TXID (Transaction Identifier) Explained
Transactions on networks such as Bitcoin operate using the UTXO (Unspent Transaction Output) model. With this model, nodes on the network track all available spendable transaction outputs, also known as unspent transaction outputs or UTXOs. These unspent transaction outputs are then used as inputs in the formation of new transactions on the network. TXID, also known as a transaction identifier or a transaction hash, is a unique piece of data that is used to identify a transaction.
As the image above shows, each transaction possesses at least one input and one output, with each input spending bitcoins contained in a previous output. The output, now a UTXO, sits in the UTXO set until it is spent by a later input. Thus, when a user’s wallet indicates a spendable balance of 5 bitcoins, this can be interpreted to mean that the user has 5 bitcoins waiting in one or more UTXO.
Transactions are broadcasted in a serialized byte format known as the raw transaction format. In computer science, serialization is the process of translating the internal representation of a data structure into a format that can be transmitted one byte at a time. This raw transaction format is then hashed twice using a cryptographic hashing algorithm, which in the case of Bitcoin is SHA-256, to produce the TXID of a transaction.
TXID & Segregated Witness (SegWit)
The TXID is not guaranteed until a transaction has been confirmed by the network. However, payment tracking by use of the TXID can be affected by transaction malleability. This occurs when the TXID of a transaction is altered before it can be confirmed in a block. This is problematic as it creates opportunities for attack against poorly coded wallet software that assume unconfirmed TXIDs are immutable. With Bitcoin, the introduction of Segregated Witness or SegWit, was designed to serve as a solution to transaction malleability.
SegWit is an upgrade to the Bitcoin consensus rules and network protocol that was proposed and implemented as a BIP-141 soft fork. In the field of cryptography, the term witness is used to describe a solution to a cryptographic puzzle. With Bitcoin, the witness serves as a solution to the puzzle placed on a UTXO. This cryptographic puzzle is also known as a locking script, a witness script or a scriptPubKey, and it determines the conditions that must first be satisfied before a UTXO can be spent. In the context of the Bitcoin protocol, a digital signature is one type of witness that can be presented to solve the cryptographic puzzle in order to spend funds. However, the term witness can be more broadly thought of as any solution that can satisfy the conditions imposed on a UTXO. In the case of Bitcoin, the term witness can be thought of as being a more general term for the unlocking script, which is also known as signature script or scriptSig. The unlocking script is a collection of data parameters that are generated by a spender to satisfy the conditions placed by the locking script.

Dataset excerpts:

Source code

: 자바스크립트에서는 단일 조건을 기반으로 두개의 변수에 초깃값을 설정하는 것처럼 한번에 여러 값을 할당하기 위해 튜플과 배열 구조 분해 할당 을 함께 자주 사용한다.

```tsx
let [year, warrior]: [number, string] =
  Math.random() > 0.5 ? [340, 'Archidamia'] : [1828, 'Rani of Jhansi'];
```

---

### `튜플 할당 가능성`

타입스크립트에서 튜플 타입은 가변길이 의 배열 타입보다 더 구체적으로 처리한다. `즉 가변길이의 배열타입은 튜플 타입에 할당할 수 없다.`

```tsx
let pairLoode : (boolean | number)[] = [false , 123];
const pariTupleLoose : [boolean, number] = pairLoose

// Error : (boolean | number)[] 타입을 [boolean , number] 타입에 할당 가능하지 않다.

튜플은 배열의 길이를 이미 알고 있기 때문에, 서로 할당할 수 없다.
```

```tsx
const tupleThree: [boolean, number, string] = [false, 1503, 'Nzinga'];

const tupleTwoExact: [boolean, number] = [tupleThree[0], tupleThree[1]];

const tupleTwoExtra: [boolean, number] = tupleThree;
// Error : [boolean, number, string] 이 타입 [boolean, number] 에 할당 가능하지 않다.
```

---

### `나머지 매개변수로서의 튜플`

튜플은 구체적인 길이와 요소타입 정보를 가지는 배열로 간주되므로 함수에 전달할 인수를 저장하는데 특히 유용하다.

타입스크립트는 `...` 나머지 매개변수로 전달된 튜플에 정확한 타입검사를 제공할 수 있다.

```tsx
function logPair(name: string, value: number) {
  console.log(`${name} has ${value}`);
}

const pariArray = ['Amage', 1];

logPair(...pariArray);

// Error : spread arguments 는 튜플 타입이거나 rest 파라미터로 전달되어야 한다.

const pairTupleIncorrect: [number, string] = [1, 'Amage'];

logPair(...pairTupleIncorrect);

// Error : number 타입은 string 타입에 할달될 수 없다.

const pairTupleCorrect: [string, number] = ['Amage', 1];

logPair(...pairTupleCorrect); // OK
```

▶ _Work order 1_
Return the passage from the TXID text starting at "As the image" and ending at "of a transaction.", word for word.
▶ _Work order 2_
Extend the article on TXIDs and Segregated Witness, picking up right after its final sentence.

▶ _Reply 1_
As the image above shows, each transaction possesses at least one input and one output, with each input spending bitcoins contained in a previous output. The output, now a UTXO, sits in the UTXO set until it is spent by a later input. Thus, when a user’s wallet indicates a spendable balance of 5 bitcoins, this can be interpreted to mean that the user has 5 bitcoins waiting in one or more UTXO.
Transactions are broadcasted in a serialized byte format known as the raw transaction format. In computer science, serialization is the process of translating the internal representation of a data structure into a format that can be transmitted one byte at a time. This raw transaction format is then hashed twice using a cryptographic hashing algorithm, which in the case of Bitcoin is SHA-256, to produce the TXID of a transaction.

▶ _Reply 2_
When a transaction consumes (spends) a UTXO, it must provide a witness. The locking script attached to a UTXO requires that the witness data be provided in the input part of the transaction that consumes the UTXO. However, with a SegWit UTXO model, a locking script can be satisfied with the witness data outside of the input (segregated). By moving the witness outside of a transaction, the TXID used as an identifier for a transaction no longer includes the witness data. As the witness data is the only element of a transaction that can be modified by a third party, separating the two also eliminates the opportunity for transaction malleability attacks.
With the implementation of SegWit, transactions on the Bitcoin network now have two identifiers, TXID and WTXID. TXID is the traditional transaction ID, which is the double SHA-256 hash of a serialized transaction without the witness data. Whilst the new transaction of WTXID is the double SHA-256 hash of the new serialization format of a transaction with the witness data. Thus, since SegWit transactions do not contain witness data in every input, there is no part of the transaction that can be modified by a third party.